Um homem de 32 anos, apontado como autor de estupros contra duas crianças da própria família, foi capturado na manhã desta quarta-feira, 28, em Barra dos Coqueiros, município da Grande Aracaju. A prisão foi efetivada por equipes da Polícia Civil de Sergipe, que atuaram por meio da Delegacia de Atendimento a Grupos Vulneráveis (DAGV) e da 11ª Delegacia Metropolitana (11ª DM), em cumprimento a um mandado de prisão preventiva.
De acordo com informações da corporação, o investigado estava foragido da Justiça desde o registro da ocorrência. Os abusos teriam ocorrido no ano de 2022, quando as vítimas tinham 6 e 8 anos de idade. Desde então, ele vinha adotando estratégias para escapar da ação policial e impedir o cumprimento da ordem judicial.
O paradeiro do suspeito foi localizado após trabalho de inteligência conduzido pelos investigadores da DAGV da Barra dos Coqueiros. O levantamento incluiu monitoramento de possíveis endereços e acompanhamento de rotinas compatíveis com o deslocamento do alvo. Com a confirmação do local onde ele se escondia, as equipes montaram a operação que resultou na detenção.
A execução do mandado contou com o apoio operacional da 11ª DM, unidade responsável pelo policiamento judiciário na região. Durante a abordagem, o homem não apresentou resistência. Ele foi imediatamente conduzido à sede policial da Barra dos Coqueiros, onde passou pelos procedimentos legais previstos, como registro de ocorrência, checagem de antecedentes criminais e exame de corpo de delito.
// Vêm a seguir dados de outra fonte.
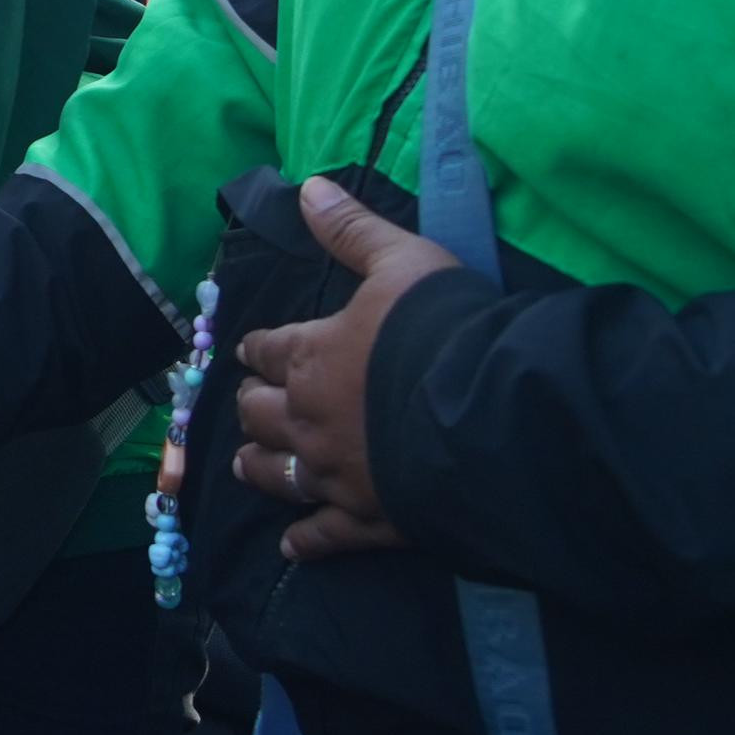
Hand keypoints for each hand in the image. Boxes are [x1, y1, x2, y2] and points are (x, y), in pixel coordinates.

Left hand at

Concluídos os trâmites iniciais, o preso permaneceu à disposição do Poder Judiciário, que deverá avaliar eventuais solicitações da defesa e determinar os próximos passos do processo. A Delegacia de Atendimento a Grupos Vulneráveis ressalta que o inquérito continua em andamento para finalizar a coleta de provas e encaminhar o caso ao Ministério Público.
Imagem: Divulgação
A Polícia Civil reforça que denúncias de crimes contra crianças e adolescentes podem ser realizadas pelo Disque 100 ou diretamente nas delegacias especializadas, garantindo sigilo e proteção às vítimas.